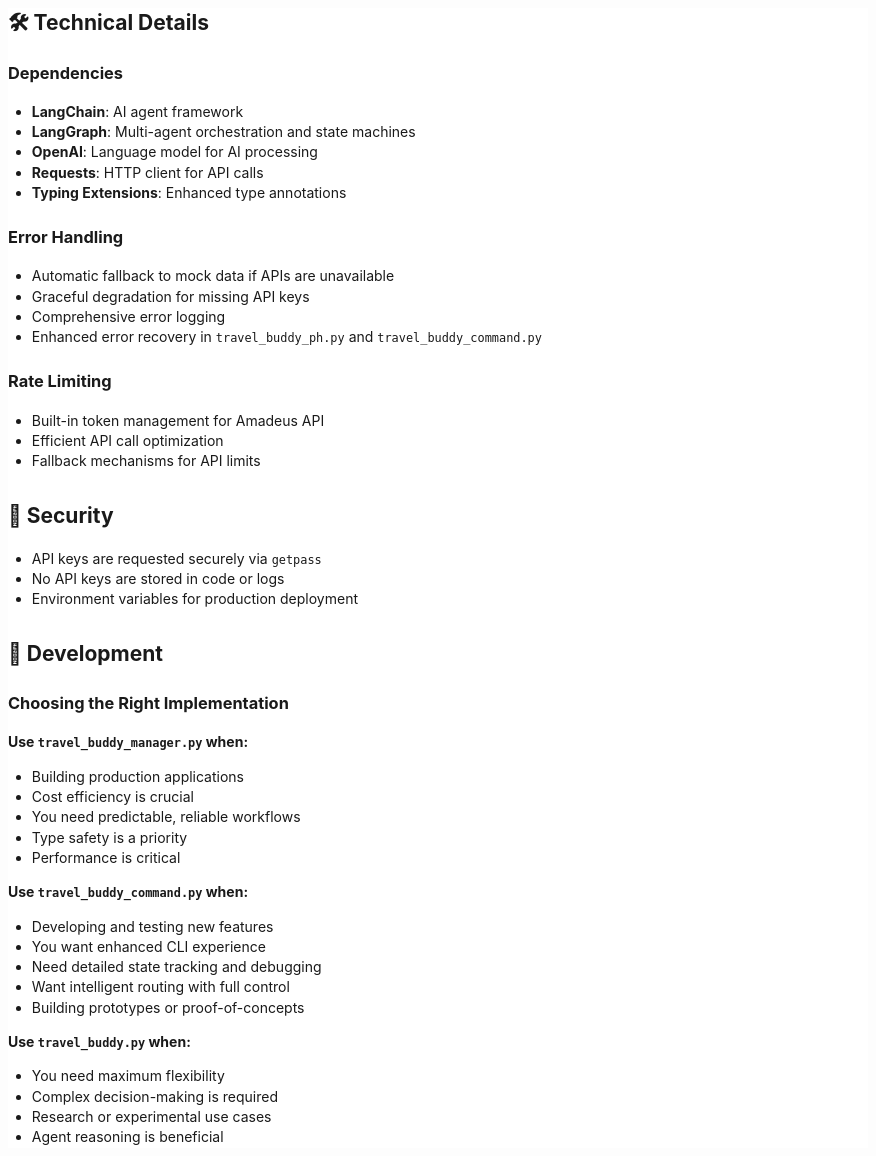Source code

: ## 🛠️ Technical Details

### Dependencies
- **LangChain**: AI agent framework
- **LangGraph**: Multi-agent orchestration and state machines
- **OpenAI**: Language model for AI processing
- **Requests**: HTTP client for API calls
- **Typing Extensions**: Enhanced type annotations

### Error Handling
- Automatic fallback to mock data if APIs are unavailable
- Graceful degradation for missing API keys
- Comprehensive error logging
- Enhanced error recovery in `travel_buddy_ph.py` and `travel_buddy_command.py`

### Rate Limiting
- Built-in token management for Amadeus API
- Efficient API call optimization
- Fallback mechanisms for API limits

## 🔐 Security

- API keys are requested securely via `getpass`
- No API keys are stored in code or logs
- Environment variables for production deployment

## 🚧 Development

### Choosing the Right Implementation

**Use `travel_buddy_manager.py` when:**
- Building production applications
- Cost efficiency is crucial
- You need predictable, reliable workflows
- Type safety is a priority
- Performance is critical

**Use `travel_buddy_command.py` when:**
- Developing and testing new features
- You want enhanced CLI experience
- Need detailed state tracking and debugging
- Want intelligent routing with full control
- Building prototypes or proof-of-concepts

**Use `travel_buddy.py` when:**
- You need maximum flexibility
- Complex decision-making is required
- Research or experimental use cases
- Agent reasoning is beneficial

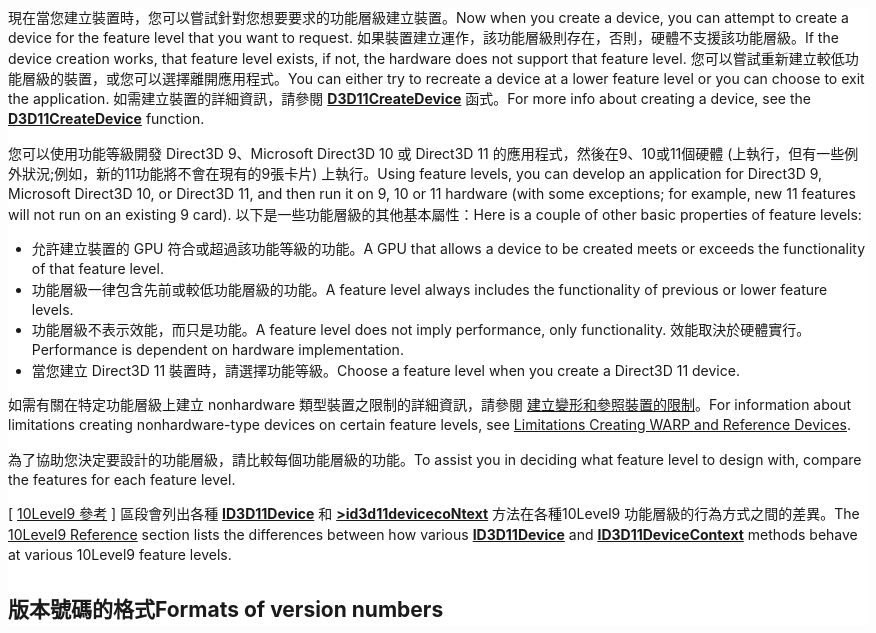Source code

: <span data-ttu-id="e0a95-115">現在當您建立裝置時，您可以嘗試針對您想要要求的功能層級建立裝置。</span><span class="sxs-lookup"><span data-stu-id="e0a95-115">Now when you create a device, you can attempt to create a device for the feature level that you want to request.</span></span> <span data-ttu-id="e0a95-116">如果裝置建立運作，該功能層級則存在，否則，硬體不支援該功能層級。</span><span class="sxs-lookup"><span data-stu-id="e0a95-116">If the device creation works, that feature level exists, if not, the hardware does not support that feature level.</span></span> <span data-ttu-id="e0a95-117">您可以嘗試重新建立較低功能層級的裝置，或您可以選擇離開應用程式。</span><span class="sxs-lookup"><span data-stu-id="e0a95-117">You can either try to recreate a device at a lower feature level or you can choose to exit the application.</span></span> <span data-ttu-id="e0a95-118">如需建立裝置的詳細資訊，請參閱 [**D3D11CreateDevice**](/windows/win32/api/D3D11/nf-d3d11-d3d11createdevice) 函式。</span><span class="sxs-lookup"><span data-stu-id="e0a95-118">For more info about creating a device, see the [**D3D11CreateDevice**](/windows/win32/api/D3D11/nf-d3d11-d3d11createdevice) function.</span></span>

<span data-ttu-id="e0a95-119">您可以使用功能等級開發 Direct3D 9、Microsoft Direct3D 10 或 Direct3D 11 的應用程式，然後在9、10或11個硬體 (上執行，但有一些例外狀況;例如，新的11功能將不會在現有的9張卡片) 上執行。</span><span class="sxs-lookup"><span data-stu-id="e0a95-119">Using feature levels, you can develop an application for Direct3D 9, Microsoft Direct3D 10, or Direct3D 11, and then run it on 9, 10 or 11 hardware (with some exceptions; for example, new 11 features will not run on an existing 9 card).</span></span> <span data-ttu-id="e0a95-120">以下是一些功能層級的其他基本屬性：</span><span class="sxs-lookup"><span data-stu-id="e0a95-120">Here is a couple of other basic properties of feature levels:</span></span>

- <span data-ttu-id="e0a95-121">允許建立裝置的 GPU 符合或超過該功能等級的功能。</span><span class="sxs-lookup"><span data-stu-id="e0a95-121">A GPU that allows a device to be created meets or exceeds the functionality of that feature level.</span></span>
- <span data-ttu-id="e0a95-122">功能層級一律包含先前或較低功能層級的功能。</span><span class="sxs-lookup"><span data-stu-id="e0a95-122">A feature level always includes the functionality of previous or lower feature levels.</span></span>
- <span data-ttu-id="e0a95-123">功能層級不表示效能，而只是功能。</span><span class="sxs-lookup"><span data-stu-id="e0a95-123">A feature level does not imply performance, only functionality.</span></span> <span data-ttu-id="e0a95-124">效能取決於硬體實行。</span><span class="sxs-lookup"><span data-stu-id="e0a95-124">Performance is dependent on hardware implementation.</span></span>
- <span data-ttu-id="e0a95-125">當您建立 Direct3D 11 裝置時，請選擇功能等級。</span><span class="sxs-lookup"><span data-stu-id="e0a95-125">Choose a feature level when you create a Direct3D 11 device.</span></span>

<span data-ttu-id="e0a95-126">如需有關在特定功能層級上建立 nonhardware 類型裝置之限制的詳細資訊，請參閱 [建立變形和參照裝置的限制](overviews-direct3d-11-devices-limitations.md)。</span><span class="sxs-lookup"><span data-stu-id="e0a95-126">For information about limitations creating nonhardware-type devices on certain feature levels, see [Limitations Creating WARP and Reference Devices](overviews-direct3d-11-devices-limitations.md).</span></span>

<span data-ttu-id="e0a95-127">為了協助您決定要設計的功能層級，請比較每個功能層級的功能。</span><span class="sxs-lookup"><span data-stu-id="e0a95-127">To assist you in deciding what feature level to design with, compare the features for each feature level.</span></span>

<span data-ttu-id="e0a95-128">[ [10Level9 參考](d3d11-graphics-reference-10level9.md) ] 區段會列出各種 [**ID3D11Device**](/windows/win32/api/D3D11/nn-d3d11-id3d11device) 和 [**>id3d11devicecoNtext**](/windows/win32/api/D3D11/nn-d3d11-id3d11devicecontext) 方法在各種10Level9 功能層級的行為方式之間的差異。</span><span class="sxs-lookup"><span data-stu-id="e0a95-128">The [10Level9 Reference](d3d11-graphics-reference-10level9.md) section lists the differences between how various [**ID3D11Device**](/windows/win32/api/D3D11/nn-d3d11-id3d11device) and [**ID3D11DeviceContext**](/windows/win32/api/D3D11/nn-d3d11-id3d11devicecontext) methods behave at various 10Level9 feature levels.</span></span>

## <a name="formats-of-version-numbers"></a><span data-ttu-id="e0a95-129">版本號碼的格式</span><span class="sxs-lookup"><span data-stu-id="e0a95-129">Formats of version numbers</span></span>
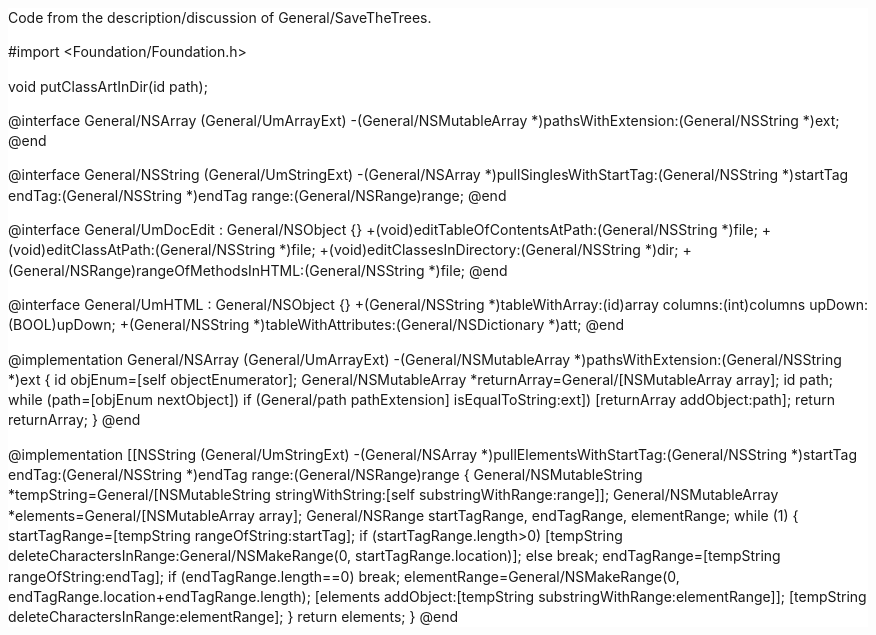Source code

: Code from the description/discussion of General/SaveTheTrees.

    
#import <Foundation/Foundation.h>

void putClassArtInDir(id path);

@interface General/NSArray (General/UmArrayExt) 
-(General/NSMutableArray *)pathsWithExtension:(General/NSString *)ext;
@end

@interface General/NSString (General/UmStringExt)
-(General/NSArray *)pullSinglesWithStartTag:(General/NSString *)startTag endTag:(General/NSString *)endTag range:(General/NSRange)range;
@end

@interface General/UmDocEdit : General/NSObject {}
+(void)editTableOfContentsAtPath:(General/NSString *)file;
+(void)editClassAtPath:(General/NSString *)file;
+(void)editClassesInDirectory:(General/NSString *)dir;
+(General/NSRange)rangeOfMethodsInHTML:(General/NSString *)file;
@end

@interface General/UmHTML : General/NSObject {}
+(General/NSString *)tableWithArray:(id)array columns:(int)columns upDown:(BOOL)upDown;
+(General/NSString *)tableWithAttributes:(General/NSDictionary *)att;
@end

@implementation General/NSArray (General/UmArrayExt) 
-(General/NSMutableArray *)pathsWithExtension:(General/NSString *)ext {
    id objEnum=[self objectEnumerator];
    General/NSMutableArray *returnArray=General/[NSMutableArray array];
    id path;
    while (path=[objEnum nextObject]) if (General/path pathExtension] isEqualToString:ext]) [returnArray addObject:path];
    return returnArray;
}
@end

@implementation [[NSString (General/UmStringExt)
-(General/NSArray *)pullElementsWithStartTag:(General/NSString *)startTag endTag:(General/NSString *)endTag range:(General/NSRange)range {
    General/NSMutableString *tempString=General/[NSMutableString stringWithString:[self substringWithRange:range]];
    General/NSMutableArray *elements=General/[NSMutableArray array];
    General/NSRange startTagRange, endTagRange, elementRange;
    while (1) {
        startTagRange=[tempString rangeOfString:startTag];
        if (startTagRange.length>0) [tempString deleteCharactersInRange:General/NSMakeRange(0, startTagRange.location)];
        else break;
        endTagRange=[tempString rangeOfString:endTag];
        if (endTagRange.length==0) break;
        elementRange=General/NSMakeRange(0, endTagRange.location+endTagRange.length);
        [elements addObject:[tempString substringWithRange:elementRange]];
        [tempString deleteCharactersInRange:elementRange];
    }
    return elements;
}
@end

▶ _Your assignment_
Nothing but a number, please, for how many lines of the data hold "Performance".

▶ _Answer space_
2